Data for review >>
########
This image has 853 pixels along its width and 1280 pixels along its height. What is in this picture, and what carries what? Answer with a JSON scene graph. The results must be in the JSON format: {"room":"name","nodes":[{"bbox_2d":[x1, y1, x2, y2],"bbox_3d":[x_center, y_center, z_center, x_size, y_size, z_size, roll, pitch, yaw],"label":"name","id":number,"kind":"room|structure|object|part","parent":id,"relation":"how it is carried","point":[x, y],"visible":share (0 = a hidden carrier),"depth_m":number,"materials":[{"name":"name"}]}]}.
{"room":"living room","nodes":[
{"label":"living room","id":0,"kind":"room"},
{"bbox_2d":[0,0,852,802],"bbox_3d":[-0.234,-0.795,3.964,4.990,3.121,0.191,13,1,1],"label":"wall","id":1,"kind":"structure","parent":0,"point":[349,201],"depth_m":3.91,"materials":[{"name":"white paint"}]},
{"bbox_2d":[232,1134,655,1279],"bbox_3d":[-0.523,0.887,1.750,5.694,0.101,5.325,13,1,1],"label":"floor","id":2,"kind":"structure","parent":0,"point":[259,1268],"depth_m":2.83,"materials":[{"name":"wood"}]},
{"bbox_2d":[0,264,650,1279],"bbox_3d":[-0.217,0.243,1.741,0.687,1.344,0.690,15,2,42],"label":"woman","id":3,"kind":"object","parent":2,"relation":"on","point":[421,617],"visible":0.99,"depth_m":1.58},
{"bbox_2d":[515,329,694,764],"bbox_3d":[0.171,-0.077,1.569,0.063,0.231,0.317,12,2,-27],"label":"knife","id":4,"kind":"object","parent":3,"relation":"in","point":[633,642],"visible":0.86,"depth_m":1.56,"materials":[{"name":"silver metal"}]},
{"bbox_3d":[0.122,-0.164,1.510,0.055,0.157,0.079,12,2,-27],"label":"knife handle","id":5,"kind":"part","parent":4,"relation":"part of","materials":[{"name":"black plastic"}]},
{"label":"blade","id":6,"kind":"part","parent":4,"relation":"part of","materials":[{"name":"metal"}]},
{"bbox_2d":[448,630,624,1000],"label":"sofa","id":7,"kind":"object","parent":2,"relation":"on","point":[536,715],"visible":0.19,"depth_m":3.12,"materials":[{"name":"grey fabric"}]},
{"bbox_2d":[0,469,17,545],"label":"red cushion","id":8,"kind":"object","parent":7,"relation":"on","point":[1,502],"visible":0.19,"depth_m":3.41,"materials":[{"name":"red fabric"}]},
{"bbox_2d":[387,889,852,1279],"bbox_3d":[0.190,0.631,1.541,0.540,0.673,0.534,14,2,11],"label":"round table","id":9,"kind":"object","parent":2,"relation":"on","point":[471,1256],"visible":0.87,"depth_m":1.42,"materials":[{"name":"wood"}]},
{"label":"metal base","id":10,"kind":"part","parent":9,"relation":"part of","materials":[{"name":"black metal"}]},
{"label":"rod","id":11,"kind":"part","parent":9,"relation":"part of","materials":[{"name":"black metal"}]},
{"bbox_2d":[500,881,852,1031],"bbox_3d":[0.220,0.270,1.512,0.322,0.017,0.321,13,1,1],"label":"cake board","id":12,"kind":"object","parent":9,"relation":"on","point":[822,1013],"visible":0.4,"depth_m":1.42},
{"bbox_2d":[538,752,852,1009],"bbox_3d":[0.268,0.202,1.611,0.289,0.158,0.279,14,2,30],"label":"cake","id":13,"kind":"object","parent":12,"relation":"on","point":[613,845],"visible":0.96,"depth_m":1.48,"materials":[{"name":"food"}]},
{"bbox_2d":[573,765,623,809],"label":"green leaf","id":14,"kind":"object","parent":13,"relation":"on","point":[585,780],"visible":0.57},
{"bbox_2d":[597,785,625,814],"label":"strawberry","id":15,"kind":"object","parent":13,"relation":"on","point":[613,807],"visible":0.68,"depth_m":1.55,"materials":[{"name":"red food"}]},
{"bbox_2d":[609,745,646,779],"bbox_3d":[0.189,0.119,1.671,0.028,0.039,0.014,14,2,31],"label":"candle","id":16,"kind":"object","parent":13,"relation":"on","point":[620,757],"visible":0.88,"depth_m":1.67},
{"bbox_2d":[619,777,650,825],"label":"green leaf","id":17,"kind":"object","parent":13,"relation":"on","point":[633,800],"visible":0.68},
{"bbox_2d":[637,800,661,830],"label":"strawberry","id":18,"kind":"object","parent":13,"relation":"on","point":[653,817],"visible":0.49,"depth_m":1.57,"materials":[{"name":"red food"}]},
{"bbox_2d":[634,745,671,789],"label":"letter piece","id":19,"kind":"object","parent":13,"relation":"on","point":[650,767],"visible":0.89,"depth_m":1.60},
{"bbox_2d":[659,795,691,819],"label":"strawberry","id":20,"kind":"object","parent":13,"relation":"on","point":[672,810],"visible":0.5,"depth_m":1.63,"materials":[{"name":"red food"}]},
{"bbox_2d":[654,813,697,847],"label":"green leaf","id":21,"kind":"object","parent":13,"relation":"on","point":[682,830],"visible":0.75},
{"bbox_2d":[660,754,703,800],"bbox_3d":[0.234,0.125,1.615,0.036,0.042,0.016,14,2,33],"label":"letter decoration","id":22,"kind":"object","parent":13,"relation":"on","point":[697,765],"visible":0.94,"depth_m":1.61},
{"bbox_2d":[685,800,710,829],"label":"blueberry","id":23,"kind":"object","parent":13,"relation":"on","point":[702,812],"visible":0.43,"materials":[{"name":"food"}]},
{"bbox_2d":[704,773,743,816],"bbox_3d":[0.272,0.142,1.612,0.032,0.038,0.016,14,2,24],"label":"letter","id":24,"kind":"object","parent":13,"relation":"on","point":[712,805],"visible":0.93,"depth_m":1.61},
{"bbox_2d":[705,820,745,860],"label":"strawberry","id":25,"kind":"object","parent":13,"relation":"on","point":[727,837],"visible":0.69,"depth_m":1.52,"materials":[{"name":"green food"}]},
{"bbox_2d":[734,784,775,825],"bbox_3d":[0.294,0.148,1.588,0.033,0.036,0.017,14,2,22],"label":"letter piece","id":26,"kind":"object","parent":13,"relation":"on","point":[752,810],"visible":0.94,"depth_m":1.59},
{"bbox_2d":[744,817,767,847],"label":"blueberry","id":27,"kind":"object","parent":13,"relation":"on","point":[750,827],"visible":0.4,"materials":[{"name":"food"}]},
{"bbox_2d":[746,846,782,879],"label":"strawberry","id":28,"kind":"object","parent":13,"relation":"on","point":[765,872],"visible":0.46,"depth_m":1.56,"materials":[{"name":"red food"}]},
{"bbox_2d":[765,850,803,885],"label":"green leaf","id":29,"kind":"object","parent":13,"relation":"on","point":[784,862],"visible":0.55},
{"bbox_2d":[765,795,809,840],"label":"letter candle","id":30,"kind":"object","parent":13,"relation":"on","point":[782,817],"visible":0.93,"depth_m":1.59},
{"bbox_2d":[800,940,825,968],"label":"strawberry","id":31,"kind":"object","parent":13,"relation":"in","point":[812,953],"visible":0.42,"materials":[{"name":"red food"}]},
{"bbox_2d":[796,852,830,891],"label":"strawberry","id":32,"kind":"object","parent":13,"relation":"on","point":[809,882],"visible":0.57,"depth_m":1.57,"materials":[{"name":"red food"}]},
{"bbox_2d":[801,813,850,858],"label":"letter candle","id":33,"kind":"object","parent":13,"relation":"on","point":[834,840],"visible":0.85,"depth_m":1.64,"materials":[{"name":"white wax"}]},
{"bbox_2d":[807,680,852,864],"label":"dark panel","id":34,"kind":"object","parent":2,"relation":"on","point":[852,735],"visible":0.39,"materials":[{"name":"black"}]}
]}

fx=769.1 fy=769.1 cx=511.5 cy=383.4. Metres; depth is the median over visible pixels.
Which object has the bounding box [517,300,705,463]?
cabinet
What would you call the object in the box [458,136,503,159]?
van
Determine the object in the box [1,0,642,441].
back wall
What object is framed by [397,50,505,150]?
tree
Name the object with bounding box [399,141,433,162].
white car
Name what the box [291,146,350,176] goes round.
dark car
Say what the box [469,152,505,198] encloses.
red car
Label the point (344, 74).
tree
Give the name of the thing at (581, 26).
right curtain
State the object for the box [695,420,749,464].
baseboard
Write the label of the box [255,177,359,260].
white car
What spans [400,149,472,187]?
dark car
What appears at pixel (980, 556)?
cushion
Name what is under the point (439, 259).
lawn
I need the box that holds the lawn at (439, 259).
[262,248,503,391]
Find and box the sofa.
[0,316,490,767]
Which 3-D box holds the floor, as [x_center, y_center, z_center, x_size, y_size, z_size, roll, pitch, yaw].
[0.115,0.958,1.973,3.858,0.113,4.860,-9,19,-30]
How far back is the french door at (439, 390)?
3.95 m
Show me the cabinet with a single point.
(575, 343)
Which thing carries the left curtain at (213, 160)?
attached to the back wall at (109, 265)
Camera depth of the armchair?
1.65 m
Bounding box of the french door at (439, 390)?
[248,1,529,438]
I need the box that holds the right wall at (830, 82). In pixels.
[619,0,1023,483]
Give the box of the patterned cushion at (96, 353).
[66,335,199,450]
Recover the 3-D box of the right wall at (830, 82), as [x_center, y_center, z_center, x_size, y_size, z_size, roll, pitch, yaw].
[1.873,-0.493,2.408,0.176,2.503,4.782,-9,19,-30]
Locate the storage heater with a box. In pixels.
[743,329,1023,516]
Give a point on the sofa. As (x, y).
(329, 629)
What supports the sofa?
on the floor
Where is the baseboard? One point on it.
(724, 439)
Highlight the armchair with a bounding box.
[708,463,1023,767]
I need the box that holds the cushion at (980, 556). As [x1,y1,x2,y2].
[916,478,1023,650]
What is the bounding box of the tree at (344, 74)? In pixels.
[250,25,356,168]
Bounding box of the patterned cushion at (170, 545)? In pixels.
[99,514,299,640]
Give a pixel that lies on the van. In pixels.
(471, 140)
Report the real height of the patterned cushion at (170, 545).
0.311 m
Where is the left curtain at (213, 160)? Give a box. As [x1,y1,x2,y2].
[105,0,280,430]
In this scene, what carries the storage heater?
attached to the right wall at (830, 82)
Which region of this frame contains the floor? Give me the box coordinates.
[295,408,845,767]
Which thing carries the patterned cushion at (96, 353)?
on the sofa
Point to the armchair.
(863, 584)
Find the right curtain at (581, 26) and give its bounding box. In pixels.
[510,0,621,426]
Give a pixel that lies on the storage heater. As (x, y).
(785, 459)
########
Your goal >> In the listing above, the line with "Highlight the armchair with a bounding box." and every line after it must be set down word for word, and no other line.

Answer box >>
Highlight the armchair with a bounding box.
[708,463,1023,767]
I need the box that holds the cushion at (980, 556). As [x1,y1,x2,y2].
[916,478,1023,650]
What is the bounding box of the tree at (344, 74)? In pixels.
[250,25,356,168]
Bounding box of the patterned cushion at (170, 545)? In pixels.
[99,514,299,640]
Give a pixel that lies on the van. In pixels.
(471, 140)
Report the real height of the patterned cushion at (170, 545).
0.311 m
Where is the left curtain at (213, 160)? Give a box. As [x1,y1,x2,y2].
[105,0,280,430]
In this scene, what carries the storage heater?
attached to the right wall at (830, 82)
Which region of this frame contains the floor? Give me the box coordinates.
[295,408,845,767]
Which thing carries the patterned cushion at (96, 353)?
on the sofa
Point to the armchair.
(863, 584)
Find the right curtain at (581, 26) and give its bounding box. In pixels.
[510,0,621,426]
Give a pixel that lies on the storage heater. As (x, y).
(785, 459)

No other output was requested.